Unveiling the hidden impacts

The Deloitte report uncovers business impacts that often go unnoticed. These impacts can be categorized as "above the surface" or "below the surface" costs.

Above-the-surface costs

  • Customer breach notifications: When a cyber incident occurs, organizations are often required to notify affected customers, which can lead to reputational damage and loss of trust.
  • Post-breach customer protection: Organizations must protect their customers' personal information after a breach.
  • Regulatory compliance fines: Non-compliance with cybersecurity regulations can result in hefty fines imposed by regulatory bodies.
  • Public relations and crisis communications: Managing the fallout from a cyber incident requires significant resources and can impact a company's public image.
  • Attorney fees and litigation: Organizations may face legal proceedings and incur substantial costs following a cyber incident.
  • Cybersecurity improvements: Organizations often need to invest in enhancing their cybersecurity infrastructure to prevent future cyber incidents.
  • Technical investigations: Thorough investigations are necessary to understand the scope and impact of a cyber incident, which can require specialized technical expertise at a cost.

Below the surface costs

  • Insurance premium increases: Organizations may experience higher premiums after a cyber incident due to increased risk perception.
  • Increased cost to raise debt: Organizations may find it more difficult and costly to secure debt financing following a cyber incident.
  • Operational disruption or destruction: Cyber incidents can disrupt or destroy critical business operations, leading to financial losses.
  • Lost value of customer relationships: A cyber incident's loss of trust and confidence can lead to a decline in customer relationships and loyalty.
  • Value of lost contract revenue: Organizations may suffer financial losses if contracts are terminated or not renewed due to a cyber incident.
  • Devaluation of trade name: A cyber incident can tarnish a company's brand and reputation, decreasing its market value.
  • Loss of intellectual property (IP): Cyberattacks can result in the theft or destruction of valuable intellectual property, causing long-term financial damage.
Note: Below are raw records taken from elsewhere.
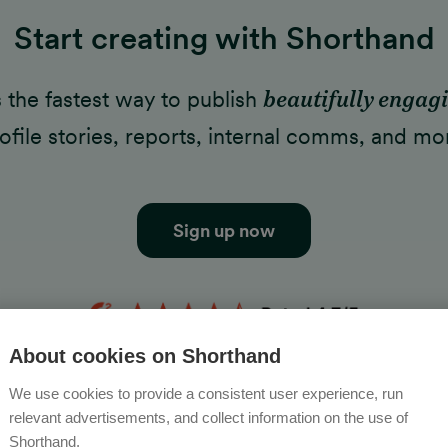
Start creating with Shorthand
's the fastest way to publish
beautifully engag
ofile stories, reports, internal comms, and mo
Sign up now
About cookies on Shorthand
We use cookies to provide a consistent user experience, run
relevant advertisements, and collect information on the use of
Shorthand.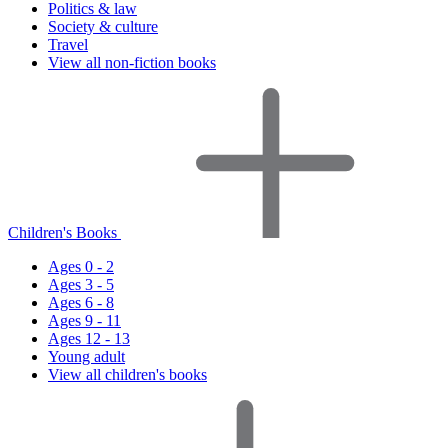
Politics & law
Society & culture
Travel
View all non-fiction books
Children's Books
Ages 0 - 2
Ages 3 - 5
Ages 6 - 8
Ages 9 - 11
Ages 12 - 13
Young adult
View all children's books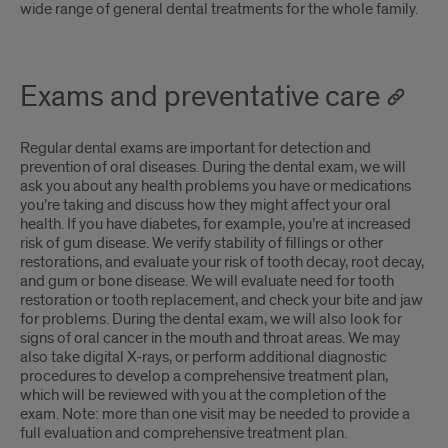
wide range of general dental treatments for the whole family.
Exams and preventative care
Regular dental exams are important for detection and
prevention of oral diseases. During the dental exam, we will
ask you about any health problems you have or medications
you’re taking and discuss how they might affect your oral
health. If you have diabetes, for example, you’re at increased
risk of gum disease. We verify stability of fillings or other
restorations, and evaluate your risk of tooth decay, root decay,
and gum or bone disease. We will evaluate need for tooth
restoration or tooth replacement, and check your bite and jaw
for problems. During the dental exam, we will also look for
signs of oral cancer in the mouth and throat areas. We may
also take digital X-rays, or perform additional diagnostic
procedures to develop a comprehensive treatment plan,
which will be reviewed with you at the completion of the
exam. Note: more than one visit may be needed to provide a
full evaluation and comprehensive treatment plan.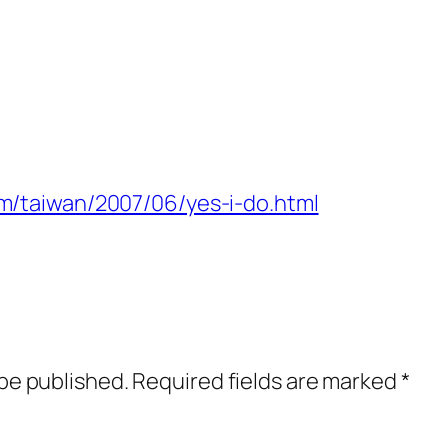
om/taiwan/2007/06/yes-i-do.html
 be published.
Required fields are marked
*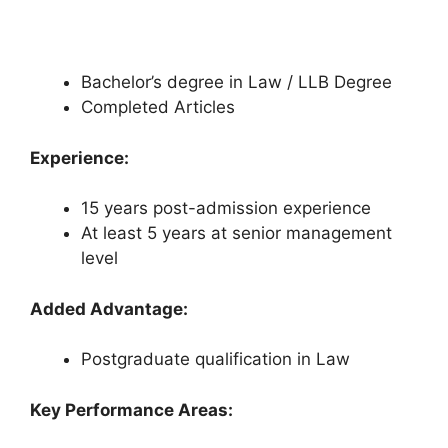
Bachelor’s degree in Law / LLB Degree
Completed Articles
Experience:
15 years post-admission experience
At least 5 years at senior management
level
Added Advantage:
Postgraduate qualification in Law
Key Performance Areas: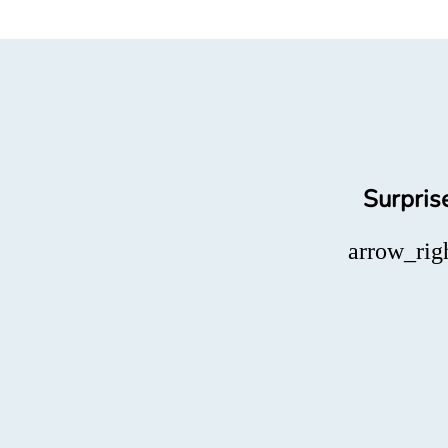
Surpris
arrow_rig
The Underestimated Impacts

Deloitte's study reveals several key findings that challenge commonly held assumptions about the impact of cyber incidents:

  • Direct costs are less significant: The direct costs associated with data breaches and cyber incidents account for less than 5% of the total business impact.
  • Prolonged period: The impact of a cyber incident is felt over a longer period than anticipated, with costs incurred during the initial response stage representing less than 10% of the overall impact.
  • Intangible costs dominate: Over 90% of the impact of a cyber incident consists of intangible costs that are difficult to quantify. These costs include operational disruption, trade name damage, and intellectual property loss.